Top of DATASET EXTRACT

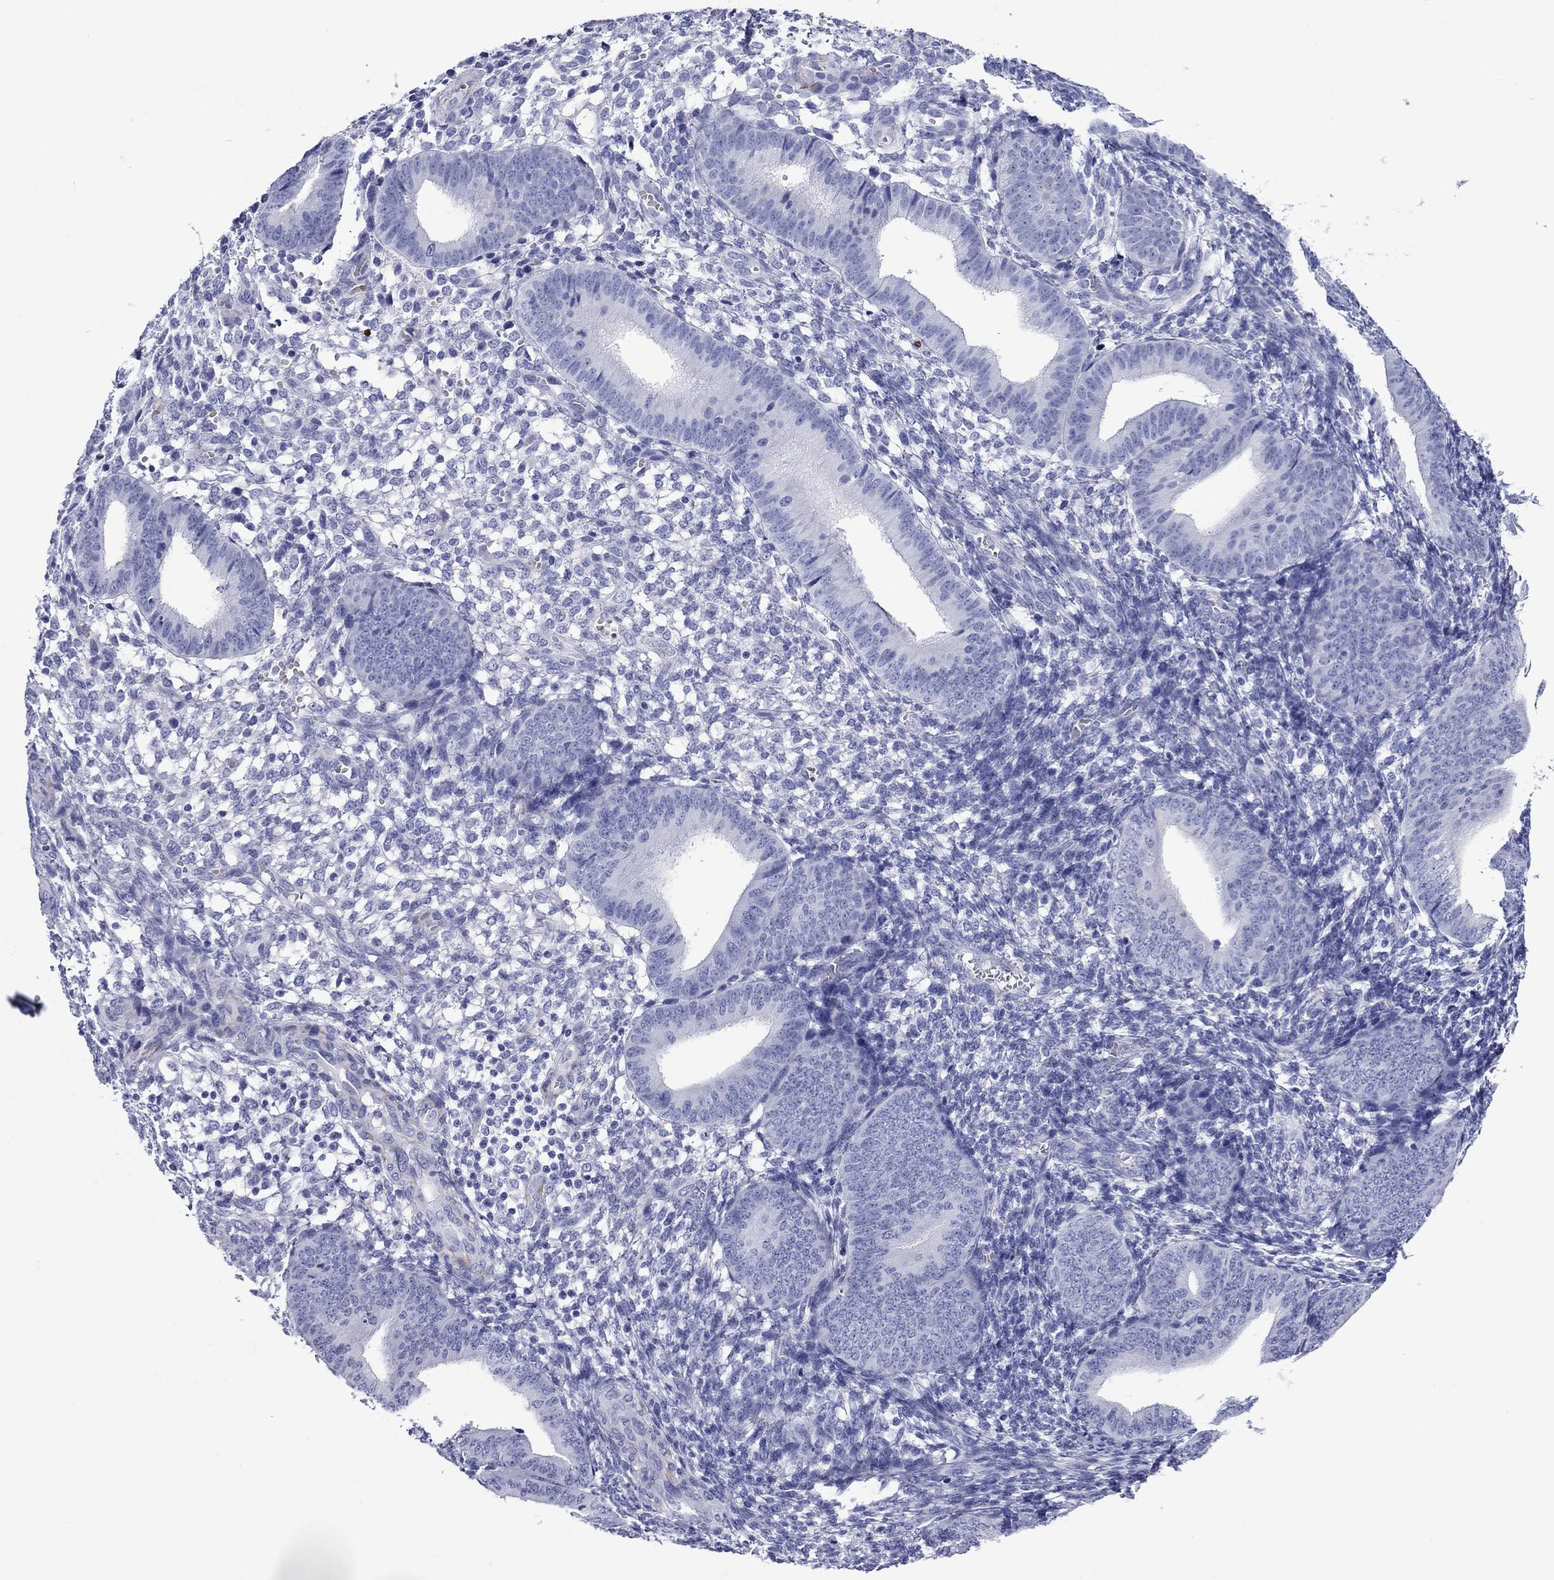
{"staining": {"intensity": "negative", "quantity": "none", "location": "none"}, "tissue": "endometrium", "cell_type": "Cells in endometrial stroma", "image_type": "normal", "snomed": [{"axis": "morphology", "description": "Normal tissue, NOS"}, {"axis": "topography", "description": "Endometrium"}], "caption": "DAB immunohistochemical staining of benign endometrium demonstrates no significant expression in cells in endometrial stroma.", "gene": "ROM1", "patient": {"sex": "female", "age": 39}}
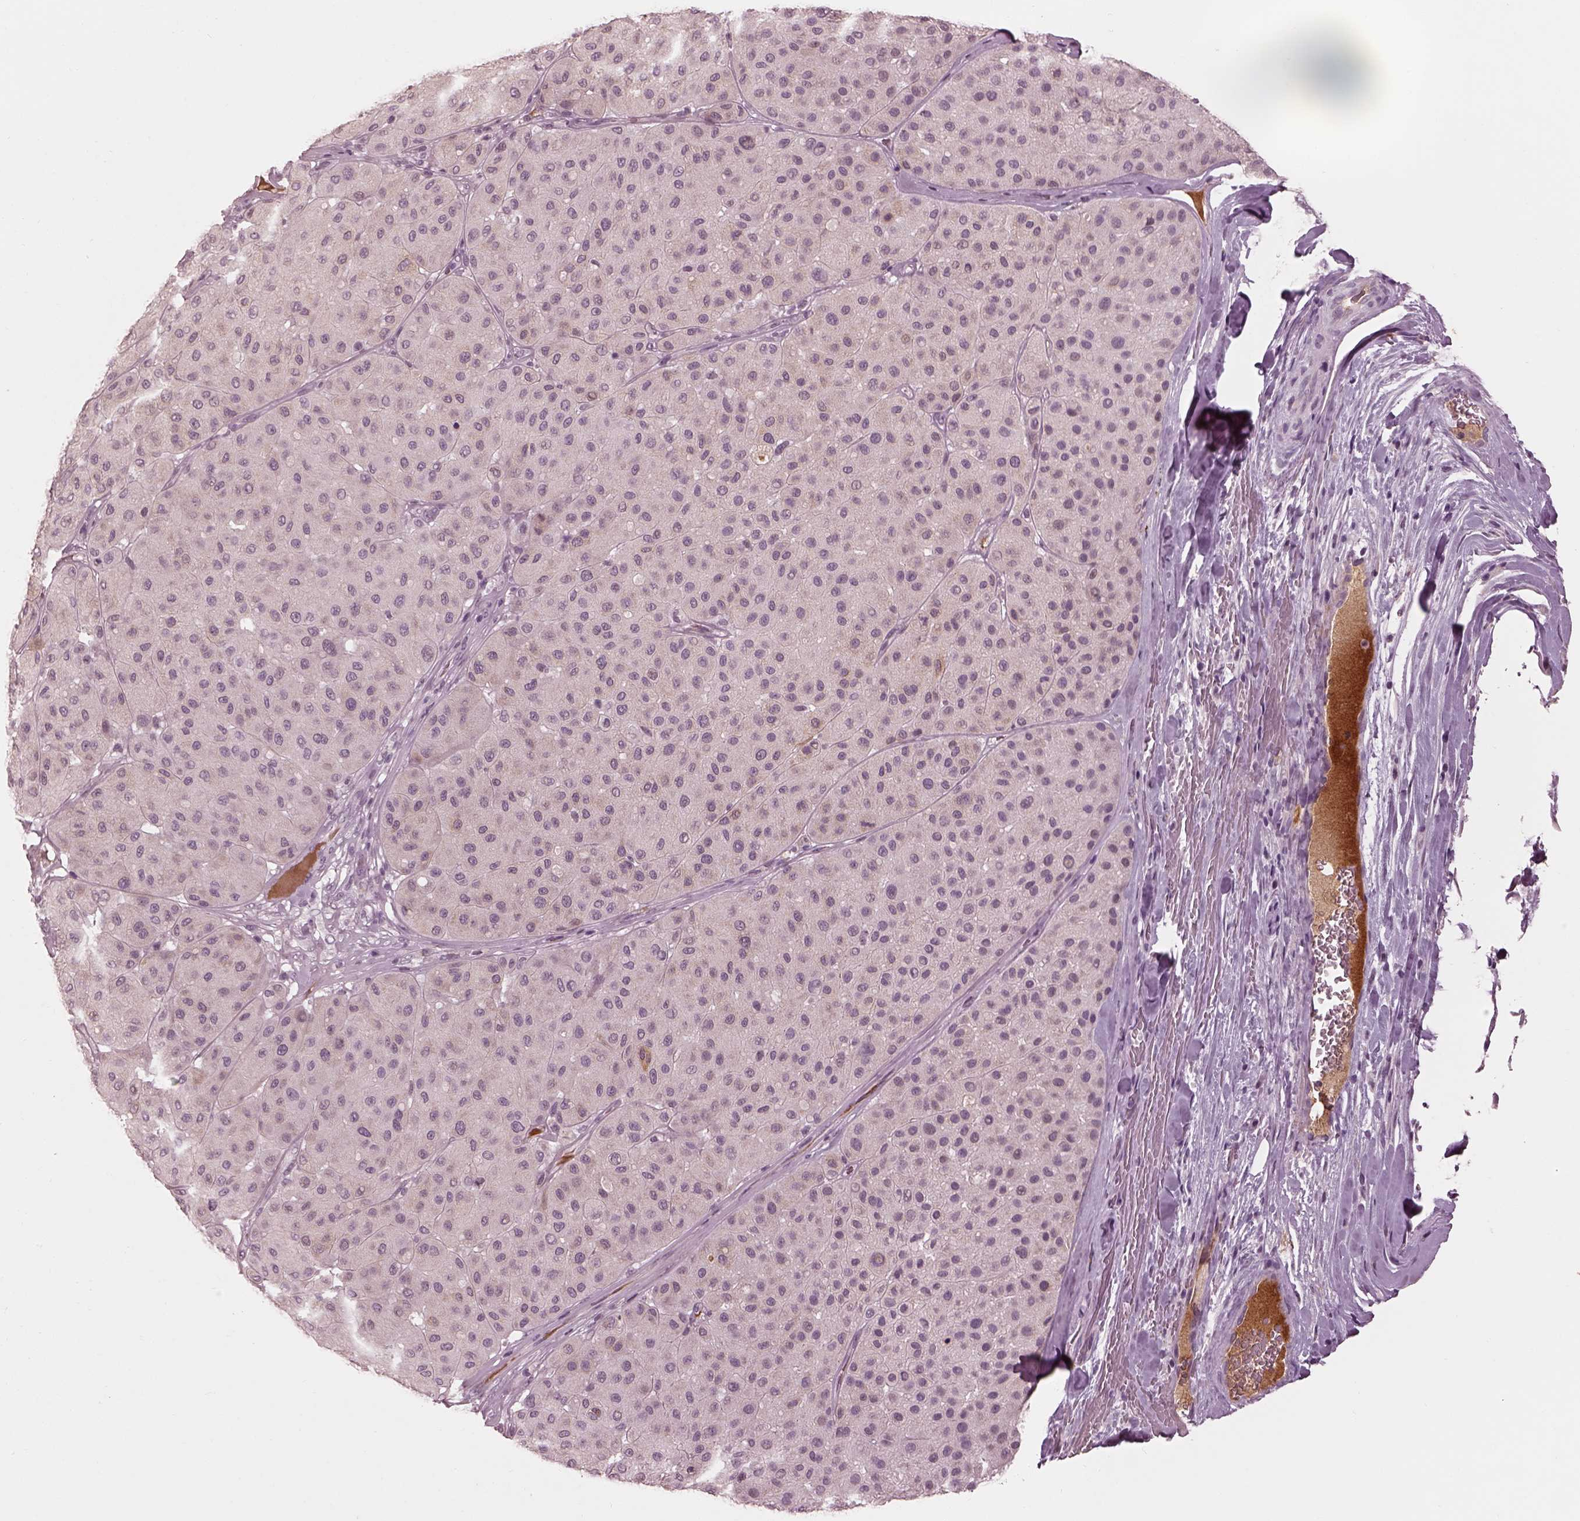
{"staining": {"intensity": "weak", "quantity": ">75%", "location": "cytoplasmic/membranous"}, "tissue": "melanoma", "cell_type": "Tumor cells", "image_type": "cancer", "snomed": [{"axis": "morphology", "description": "Malignant melanoma, Metastatic site"}, {"axis": "topography", "description": "Smooth muscle"}], "caption": "This is an image of immunohistochemistry staining of malignant melanoma (metastatic site), which shows weak positivity in the cytoplasmic/membranous of tumor cells.", "gene": "KCNA2", "patient": {"sex": "male", "age": 41}}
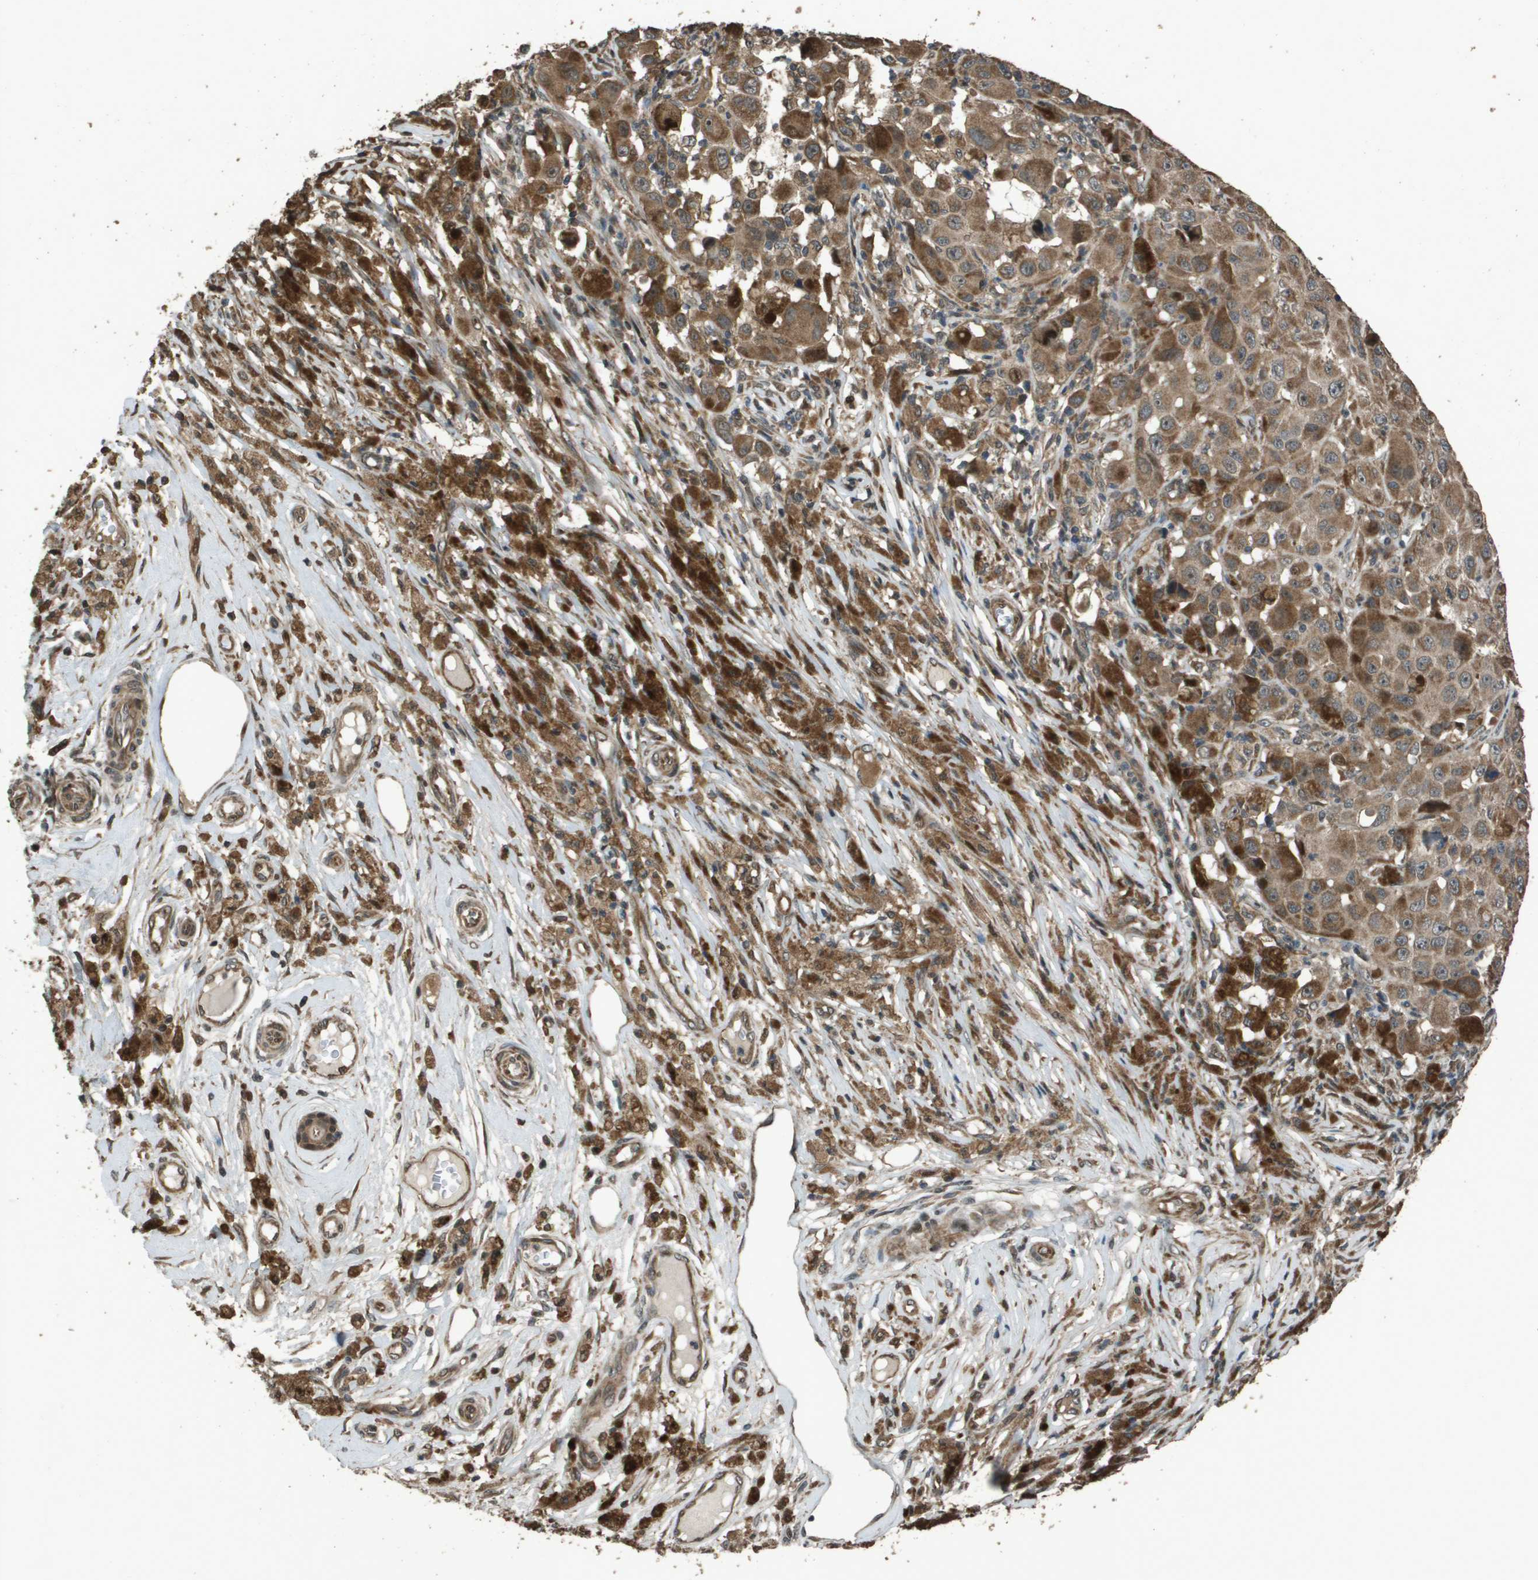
{"staining": {"intensity": "moderate", "quantity": ">75%", "location": "cytoplasmic/membranous"}, "tissue": "melanoma", "cell_type": "Tumor cells", "image_type": "cancer", "snomed": [{"axis": "morphology", "description": "Malignant melanoma, NOS"}, {"axis": "topography", "description": "Skin"}], "caption": "Human malignant melanoma stained with a protein marker exhibits moderate staining in tumor cells.", "gene": "FIG4", "patient": {"sex": "male", "age": 96}}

Bottom of DATASET EXTRACT

§ TASK REQUIREMENTS: Set down exactly the lines between the one with "is an image" and the last line of the material above, both included, but none of the pictures.

§ EXPECTED ANSWER:
{"staining": {"intensity": "weak", "quantity": ">75%", "location": "cytoplasmic/membranous"}, "tissue": "melanoma", "cell_type": "Tumor cells", "image_type": "cancer", "snomed": [{"axis": "morphology", "description": "Malignant melanoma, Metastatic site"}, {"axis": "topography", "description": "Smooth muscle"}], "caption": "This is an image of immunohistochemistry staining of malignant melanoma (metastatic site), which shows weak positivity in the cytoplasmic/membranous of tumor cells.", "gene": "KCNA2", "patient": {"sex": "male", "age": 41}}
{"staining": {"intensity": "moderate", "quantity": ">75%", "location": "cytoplasmic/membranous"}, "tissue": "melanoma", "cell_type": "Tumor cells", "image_type": "cancer", "snomed": [{"axis": "morphology", "description": "Malignant melanoma, NOS"}, {"axis": "topography", "description": "Skin"}], "caption": "Human malignant melanoma stained with a protein marker exhibits moderate staining in tumor cells.", "gene": "FIG4", "patient": {"sex": "male", "age": 96}}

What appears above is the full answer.